O cidadão “luso-brasileiro” que é preferido, no que respeita à construção da cidadania, numa sociedade democrática, poderá não ter idade adulta, condição que não incomoda, porque não é só dos mais idosos, mas também, e cada vez mais, dos jovens que surgem contributos riquíssimos no aperfeiçoamento de ideias, de práticas e dos correspondentes resultados.

A cidadania moderna não se confina (ou não deveria circunscrever-se) a um território, a uma Constituição, a uma cultura, história e etnia. A cidadania que se defende, mais tarde ou mais cedo, deverá caminhar para uma maior abrangência e integração dos cidadãos, seja numa sociedade mais alargada, numa comunidade local, numa instituição, num grupo, qualquer que seja a sua localização geográfica, apenas se observando as leis específicas de cada país. Cidadania Solidária.
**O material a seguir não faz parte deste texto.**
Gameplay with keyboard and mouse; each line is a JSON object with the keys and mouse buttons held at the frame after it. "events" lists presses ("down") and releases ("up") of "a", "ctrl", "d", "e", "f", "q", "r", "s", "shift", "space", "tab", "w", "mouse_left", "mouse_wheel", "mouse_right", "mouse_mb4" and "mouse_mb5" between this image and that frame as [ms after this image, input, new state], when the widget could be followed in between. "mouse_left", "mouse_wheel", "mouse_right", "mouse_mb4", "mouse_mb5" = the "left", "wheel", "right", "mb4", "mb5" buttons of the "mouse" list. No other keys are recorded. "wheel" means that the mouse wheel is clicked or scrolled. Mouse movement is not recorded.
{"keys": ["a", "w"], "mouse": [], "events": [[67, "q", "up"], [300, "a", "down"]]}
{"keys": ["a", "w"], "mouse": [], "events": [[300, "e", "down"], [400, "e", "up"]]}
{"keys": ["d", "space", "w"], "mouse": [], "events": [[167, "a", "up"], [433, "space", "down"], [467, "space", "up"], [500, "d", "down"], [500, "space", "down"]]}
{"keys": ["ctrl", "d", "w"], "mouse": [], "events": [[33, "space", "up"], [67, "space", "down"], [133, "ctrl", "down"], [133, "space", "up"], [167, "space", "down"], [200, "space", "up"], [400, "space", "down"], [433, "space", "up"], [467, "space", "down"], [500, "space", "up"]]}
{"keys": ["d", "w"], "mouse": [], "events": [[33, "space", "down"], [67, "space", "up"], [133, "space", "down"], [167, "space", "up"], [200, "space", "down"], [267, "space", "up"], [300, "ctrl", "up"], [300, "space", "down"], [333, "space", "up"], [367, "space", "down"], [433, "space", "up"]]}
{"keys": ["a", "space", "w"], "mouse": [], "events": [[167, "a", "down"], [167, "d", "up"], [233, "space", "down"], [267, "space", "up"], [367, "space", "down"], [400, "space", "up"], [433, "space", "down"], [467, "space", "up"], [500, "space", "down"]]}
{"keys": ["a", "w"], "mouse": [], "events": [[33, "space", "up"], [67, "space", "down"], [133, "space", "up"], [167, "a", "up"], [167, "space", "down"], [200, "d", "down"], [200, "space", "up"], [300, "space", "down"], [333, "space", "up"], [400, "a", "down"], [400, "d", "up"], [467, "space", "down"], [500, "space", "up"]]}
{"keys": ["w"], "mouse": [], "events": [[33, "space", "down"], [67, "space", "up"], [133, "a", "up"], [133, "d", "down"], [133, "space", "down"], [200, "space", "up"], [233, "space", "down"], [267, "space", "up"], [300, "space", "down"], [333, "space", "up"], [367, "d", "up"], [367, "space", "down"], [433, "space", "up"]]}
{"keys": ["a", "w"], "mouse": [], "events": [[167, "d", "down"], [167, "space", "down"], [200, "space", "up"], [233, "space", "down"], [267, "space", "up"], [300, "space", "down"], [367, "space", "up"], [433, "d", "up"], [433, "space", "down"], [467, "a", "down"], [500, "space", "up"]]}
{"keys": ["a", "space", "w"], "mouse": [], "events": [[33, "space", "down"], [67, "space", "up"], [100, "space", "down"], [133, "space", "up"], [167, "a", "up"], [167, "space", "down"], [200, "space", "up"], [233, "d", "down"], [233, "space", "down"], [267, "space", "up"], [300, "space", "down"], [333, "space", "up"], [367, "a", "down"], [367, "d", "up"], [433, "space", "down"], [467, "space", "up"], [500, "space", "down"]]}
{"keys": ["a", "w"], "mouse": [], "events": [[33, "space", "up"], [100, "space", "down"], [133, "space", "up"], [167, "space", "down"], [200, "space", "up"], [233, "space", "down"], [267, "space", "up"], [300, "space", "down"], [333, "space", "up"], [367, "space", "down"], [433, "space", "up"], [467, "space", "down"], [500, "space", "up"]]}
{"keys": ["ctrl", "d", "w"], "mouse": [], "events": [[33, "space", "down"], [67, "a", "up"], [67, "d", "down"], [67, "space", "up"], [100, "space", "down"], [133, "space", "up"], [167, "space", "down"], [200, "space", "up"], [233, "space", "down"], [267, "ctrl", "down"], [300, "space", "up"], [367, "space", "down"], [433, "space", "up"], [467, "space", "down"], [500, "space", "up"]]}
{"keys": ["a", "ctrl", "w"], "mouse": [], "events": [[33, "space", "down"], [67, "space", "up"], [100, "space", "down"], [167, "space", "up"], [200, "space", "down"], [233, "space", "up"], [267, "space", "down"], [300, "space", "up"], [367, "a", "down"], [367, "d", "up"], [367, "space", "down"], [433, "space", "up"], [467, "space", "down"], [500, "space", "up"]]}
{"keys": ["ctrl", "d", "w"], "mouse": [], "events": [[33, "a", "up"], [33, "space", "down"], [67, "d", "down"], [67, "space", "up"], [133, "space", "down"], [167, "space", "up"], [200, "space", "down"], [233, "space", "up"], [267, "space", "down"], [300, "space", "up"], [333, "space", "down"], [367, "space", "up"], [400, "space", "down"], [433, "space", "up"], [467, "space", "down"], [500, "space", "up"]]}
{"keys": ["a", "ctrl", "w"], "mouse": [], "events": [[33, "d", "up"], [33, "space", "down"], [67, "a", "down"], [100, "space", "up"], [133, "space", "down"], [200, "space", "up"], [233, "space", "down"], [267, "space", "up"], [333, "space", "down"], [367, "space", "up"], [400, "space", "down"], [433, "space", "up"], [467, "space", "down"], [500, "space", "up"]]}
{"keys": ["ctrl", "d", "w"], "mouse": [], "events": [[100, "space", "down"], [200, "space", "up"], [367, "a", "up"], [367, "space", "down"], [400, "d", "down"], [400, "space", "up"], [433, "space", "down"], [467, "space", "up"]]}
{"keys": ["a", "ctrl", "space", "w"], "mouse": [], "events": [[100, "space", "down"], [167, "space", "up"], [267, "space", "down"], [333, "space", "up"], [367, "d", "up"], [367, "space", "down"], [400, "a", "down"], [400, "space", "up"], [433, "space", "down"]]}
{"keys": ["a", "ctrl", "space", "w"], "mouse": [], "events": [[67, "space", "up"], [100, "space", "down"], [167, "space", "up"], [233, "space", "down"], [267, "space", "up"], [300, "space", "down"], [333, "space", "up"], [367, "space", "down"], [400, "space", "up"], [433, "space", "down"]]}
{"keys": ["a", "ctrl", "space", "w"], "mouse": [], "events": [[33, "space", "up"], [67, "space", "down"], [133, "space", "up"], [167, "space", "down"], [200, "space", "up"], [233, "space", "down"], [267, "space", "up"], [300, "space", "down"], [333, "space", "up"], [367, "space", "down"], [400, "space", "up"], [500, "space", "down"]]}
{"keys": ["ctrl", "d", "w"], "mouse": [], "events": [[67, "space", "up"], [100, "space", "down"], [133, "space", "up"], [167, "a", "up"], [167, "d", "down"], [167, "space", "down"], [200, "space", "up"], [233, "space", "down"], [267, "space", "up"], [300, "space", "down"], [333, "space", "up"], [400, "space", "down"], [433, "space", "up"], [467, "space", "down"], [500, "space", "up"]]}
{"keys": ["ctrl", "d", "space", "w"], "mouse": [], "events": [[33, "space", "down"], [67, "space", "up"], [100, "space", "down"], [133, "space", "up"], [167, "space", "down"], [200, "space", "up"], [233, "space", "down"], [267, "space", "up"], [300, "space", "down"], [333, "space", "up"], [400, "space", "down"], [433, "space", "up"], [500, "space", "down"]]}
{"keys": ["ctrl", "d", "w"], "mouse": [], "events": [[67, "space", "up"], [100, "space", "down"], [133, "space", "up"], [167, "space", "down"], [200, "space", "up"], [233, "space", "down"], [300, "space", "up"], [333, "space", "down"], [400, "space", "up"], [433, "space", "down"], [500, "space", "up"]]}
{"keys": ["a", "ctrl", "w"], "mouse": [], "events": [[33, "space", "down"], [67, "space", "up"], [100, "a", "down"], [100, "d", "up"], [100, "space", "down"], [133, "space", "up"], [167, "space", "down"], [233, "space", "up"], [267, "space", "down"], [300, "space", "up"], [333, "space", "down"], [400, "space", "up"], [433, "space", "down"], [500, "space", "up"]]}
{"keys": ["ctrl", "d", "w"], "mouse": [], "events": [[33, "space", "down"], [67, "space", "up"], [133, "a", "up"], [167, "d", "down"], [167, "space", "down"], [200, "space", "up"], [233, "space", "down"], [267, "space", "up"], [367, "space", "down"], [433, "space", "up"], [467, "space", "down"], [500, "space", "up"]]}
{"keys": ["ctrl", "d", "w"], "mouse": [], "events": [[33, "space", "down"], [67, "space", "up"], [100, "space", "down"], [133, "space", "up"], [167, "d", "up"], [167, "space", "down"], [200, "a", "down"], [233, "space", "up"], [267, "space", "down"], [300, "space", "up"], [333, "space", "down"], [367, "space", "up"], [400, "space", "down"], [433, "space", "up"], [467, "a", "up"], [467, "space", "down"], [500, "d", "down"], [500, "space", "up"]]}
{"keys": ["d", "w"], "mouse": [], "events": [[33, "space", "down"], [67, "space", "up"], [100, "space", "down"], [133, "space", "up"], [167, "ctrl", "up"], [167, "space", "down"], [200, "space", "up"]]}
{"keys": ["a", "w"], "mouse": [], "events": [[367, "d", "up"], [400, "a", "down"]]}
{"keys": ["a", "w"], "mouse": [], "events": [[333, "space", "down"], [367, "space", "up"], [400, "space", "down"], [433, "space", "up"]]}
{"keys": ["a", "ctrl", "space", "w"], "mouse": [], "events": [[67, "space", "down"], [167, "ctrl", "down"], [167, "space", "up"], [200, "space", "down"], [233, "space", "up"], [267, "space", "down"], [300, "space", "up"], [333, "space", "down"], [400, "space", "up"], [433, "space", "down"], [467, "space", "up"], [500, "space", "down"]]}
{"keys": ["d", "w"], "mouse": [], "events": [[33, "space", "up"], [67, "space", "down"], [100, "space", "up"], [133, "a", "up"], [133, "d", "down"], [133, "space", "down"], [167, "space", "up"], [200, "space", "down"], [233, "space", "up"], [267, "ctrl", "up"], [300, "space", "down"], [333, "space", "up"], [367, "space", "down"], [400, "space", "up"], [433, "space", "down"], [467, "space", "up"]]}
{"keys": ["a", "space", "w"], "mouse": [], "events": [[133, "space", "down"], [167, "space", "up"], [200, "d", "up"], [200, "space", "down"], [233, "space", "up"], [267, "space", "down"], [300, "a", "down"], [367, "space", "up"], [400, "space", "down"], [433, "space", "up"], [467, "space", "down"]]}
O mundo é de todos e não é de ninguém. Cada um nasceu num local que não escolheu previamente, por isso deveria poder optar por quaisquer outros espaços para viver, trabalhar e exercer os seus direitos e deveres de cidadão universal, sem restrições artificiais impostas pelo homem.

O primeiro contributo para a cidadania lusófona cabe pois a este cidadão “luso-brasileiro” que ao longo deste trabalho se tem vindo a idealizar. Um cidadão que jamais perca o rumo da democracia, da cidadania lusófona e que se prepare com entusiasmo, convicção e firmeza para o futuro próximo. O cidadão que todos desejam ser, mas que para alguns se tornará mais difícil se se deixarem comandar por certo tipo de saudosismos, de nostalgias “patrióticas”, de pseudo-supremacia colonialista e rácica.

O novo cidadão que já está sendo formado nos valores da democracia e da cidadania, a vários níveis dos sistemas educativos e da formação profissional, tem o direito de beneficiar do apoio, da compreensão e da solidariedade dos mais experientes, daqueles que tiveram na sua vida de se confrontar com um regime ditatorial e agora com o regime democrático, que por isso mesmo estão melhor preparados para ajudarem nesta tarefa supranacional da construção da cidadania e consolidação da democracia.